Recently I have been working on a few projects with my husband, who is extremely calm. He very rarely feels anxious, and when he does, like a job interview, he channels it in a way to make himself more alert. Better. You know, the proper use of anxiety! Get it for a reason, and use that rush to fight or flight.
As we are working on these things together, we started to see how differently our minds work, and it got me analysing if my multitasking is actually helping me.
He focuses on one thing at a time. He gives 100% focus to that task. I, on the other hand, say one thing then start giving more and more ideas. I am creative I tell myself. However, his mind cannot focus on more than one thing, so I have to reign myself in. While he was focusing on the 1st task I gave him, and unable to start other tasks as I was waiting on him, I started on the task of hyper analysing myself. My brain is better, I can think of lots of things. He is so slow. Then I started to think, he creates things. He feels accomplishment whereas I never do. Then it hit me, is this why he is so calm? Do I ever accomplish anything?
When I do eventually finish things, I don’t get satisfaction as my brain is already onto other things. Plus, I always stop and start so often that the day has gone and I feel I have accomplished nothing. By the time I finish, I am exhausted.
Could it be that my way of working is actually at worst making me anxious. Or at least, not helping me.
An article from Psychology Today states:
“Most of all, doctors tell us that multi-tasking causes an increase in the production of cortisol, the stress hormone. When our brain consistently shifts gears, it creates stress and tires us out, leaving us feeling mentally fatigued.

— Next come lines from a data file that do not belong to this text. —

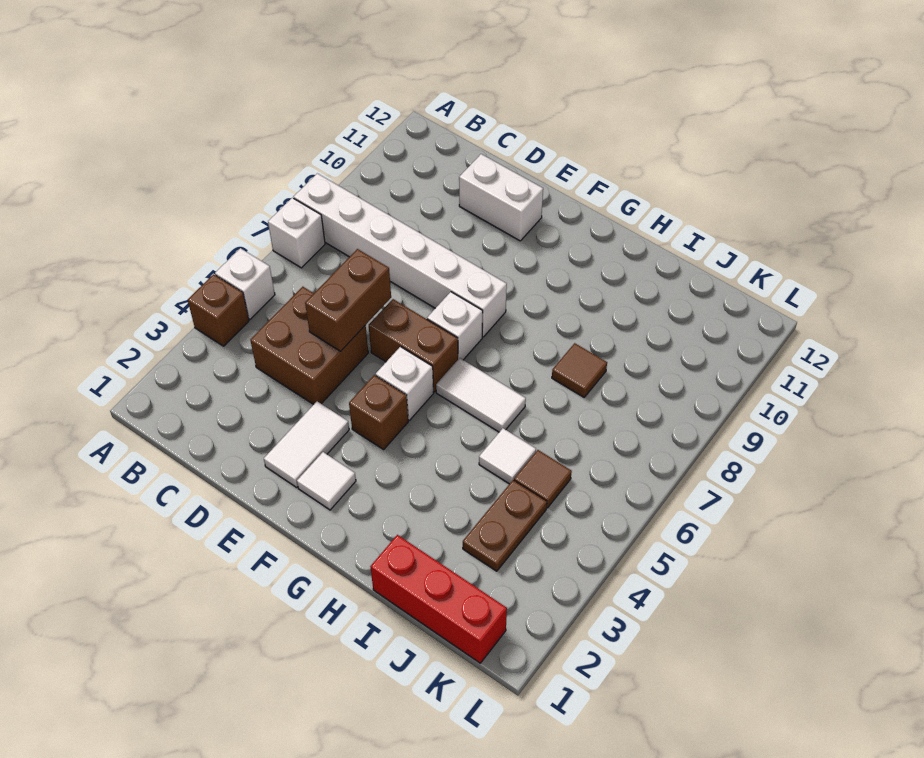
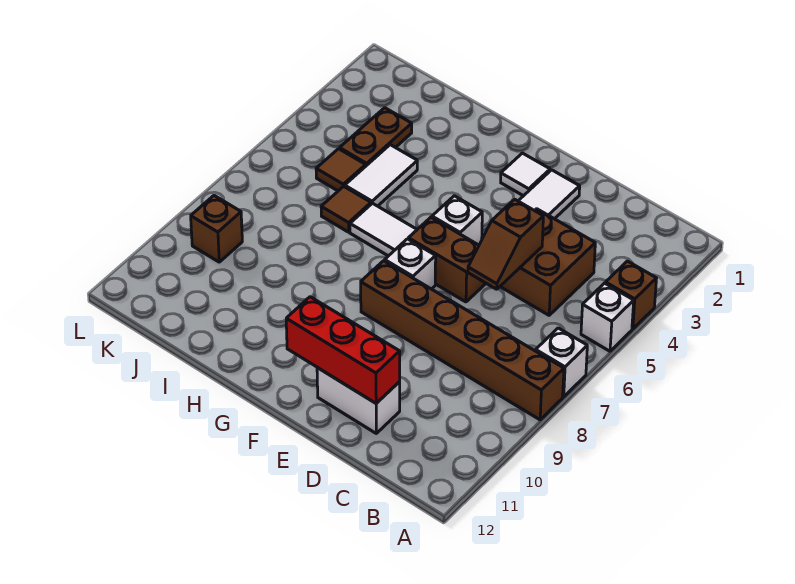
white brick A8:F8 level 1 -> brown brick A8:F8 level 1
brown brick D5:D6 level 2 -> brown slope D5:D6 level 2 top 5
brown brick F4 level 1 -> brown brick K9 level 1
red brick I1:K1 level 1 -> red brick D11:F11 level 2
white tile I5 level 1 -> white tile I4:I5 level 1
brown tile I8 level 1 -> brown tile I6 level 1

In addition, the barrage of information is overwhelming. Figuring out what you need to pay attention to and what you don’t can be down right exhausting“
This resonates with me, as I often feel my anxiety gets MUCH worse when I am overstimulated, like when I have a variety of choices or am in a very noisy place.
So how can we change this when we are constantly doing so many things at once. Multitasking isn’t just starting a variety of tasks as I thought, but it is also when we are working listening to music, checking our phones or driving while chatting with someone. This made me think, when actually was the last time I did just one thing. I even sleep with the TV on! My poor brain must be exhausted.
So I am going to research this more and get back to you with some blogs on some techniques that might help us.
For now, I am going to rest my tired, overstimulated brain!